For one thing, the PFLP is a political party that holds seats in the Palestinian Legislative Council (PLC). In fact, it’s a member of, and second-largest faction within, the Palestinian Liberation Organization (PLO), which is internationally recognized as the ‘sole legitimate representative of the Palestinian people’. The PFLP even sits with the PLO opposition in the PLC, which the US currently favors given that the ‘Islamist’ group Hamas is currently in the majority.
Double standards on armed wings
Although the PFLP has an armed wing, the Abu Ali Mustafa Brigades, so does Fatah, its main rival within the PLO. But whereas the US and its allies make a distinction by designating Fatah’s al-Aqsa Martyrs’ Brigades a terrorist organization, but not Fatah itself, it nonetheless tars both the PFLP and its armed wing with the same brush. The reality is that the Abu Ali Mustafa Brigades and the al-Aqsa Martyrs’ Brigades have both been involved in armed actions in recent decades. During the Second Intifada, the latter played a decisive role in the uprising against the Zionist occupation of the West Bank and Gaza.
One can only speculate, but it seems to be not entirely a coincidence that whereas Fatah has morphed over the years into a collaborationist administrator of the US-sponsored status quo and taken the path of engagement with Israel, the PFLP takes a more hardline position. For instance, it rejects negotiations and opposes the US-Israeli version of the two-state solution model. (Although its position on the two-state vs. one-state solution is more nuanced than usually characterized.)
Typical Western hypocrisy
And behind all this lies even greater hypocrisy. Because the US and its allies have backed some of the most ruthless paramilitary organizations in the world when it’s served their interests. This includes the right-wing ‘Contra’ force in Central America that waged a campaign of violence against the government of Nicaragua, as well as a brutal dirty war against leftists and perceived enemies.
Moreover, the US and its allies have themselves committed countless acts that fall within the definition of ‘state terror’. Noam Chomsky has argued that the US, in particular, is “the world’s leading terrorist state, and proud of it”. And, of course, Israel commits acts of state terror against Palestinians, including killing children, on a routine basis with almost complete impunity.
One man’s terrorist…
It’s also worth noting that the term ‘terrorist’ has become highly politicized and distorted by the US and its allies for their own propaganda purposes. As the PFLP’s leader Ahmad Sa’adat (who, according to Amnesty International, is being held illegally in an Israeli jail on bogus charges), puts it:
It is not surprising that the United States and the European Union have put the PFLP on their lists of terrorist organizations: it serves to brand the whole Palestinian resistance as terrorists.

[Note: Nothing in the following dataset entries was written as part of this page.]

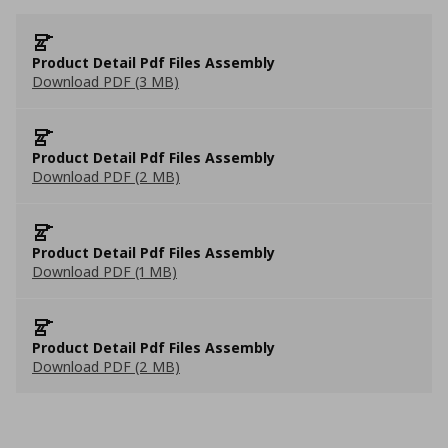
Product Detail Pdf Files Assembly
Download PDF (3 MB)
Product Detail Pdf Files Assembly
Download PDF (2 MB)
Product Detail Pdf Files Assembly
Download PDF (1 MB)
Product Detail Pdf Files Assembly
Download PDF (2 MB)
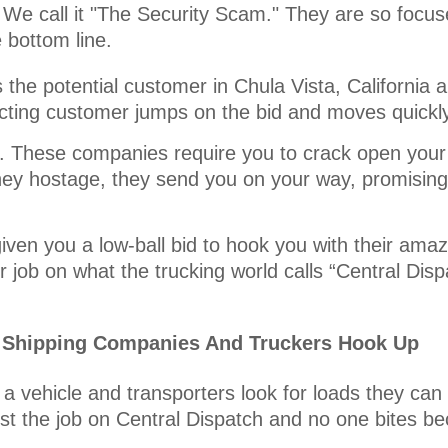
 We call it "The Security Scam." They are so focuse
e bottom line.
he potential customer in Chula Vista, California a
pecting customer jumps on the bid and moves quickl
it. These companies require you to crack open your
ey hostage, they send you on your way, promising 
iven you a low-ball bid to hook you with their amaz
 job on what the trucking world calls “Central Disp
r Shipping Companies And Truckers Hook Up
a vehicle and transporters look for loads they can
st the job on Central Dispatch and no one bites be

It is part and parcel of the American policy to impose its hegemony on the rest of the world…
The PFLP is a legal Palestinian party that aims to liberate the people from the occupation.
Finally, we should remember that the Palestinian people are, in fact, perfectly entitled to engage in armed resistance against the violent foreign occupation of their country. And this is both a moral and a legal right under international law, since the ‘Additional Protocol I to the Geneva Conventions’ enshrines wars of national liberation as an essential protected right for all people living under occupation.
Clearly, Percy’s comments are just one more pathetic attempt to uphold the absurd notion that the West’s imperialist crimes are legitimate, while the slightest attempt to resist them is somehow illegitimate. As the old saying coined by British writer Gerald Seymour goes, “One man’s terrorist is another man’s freedom fighter”.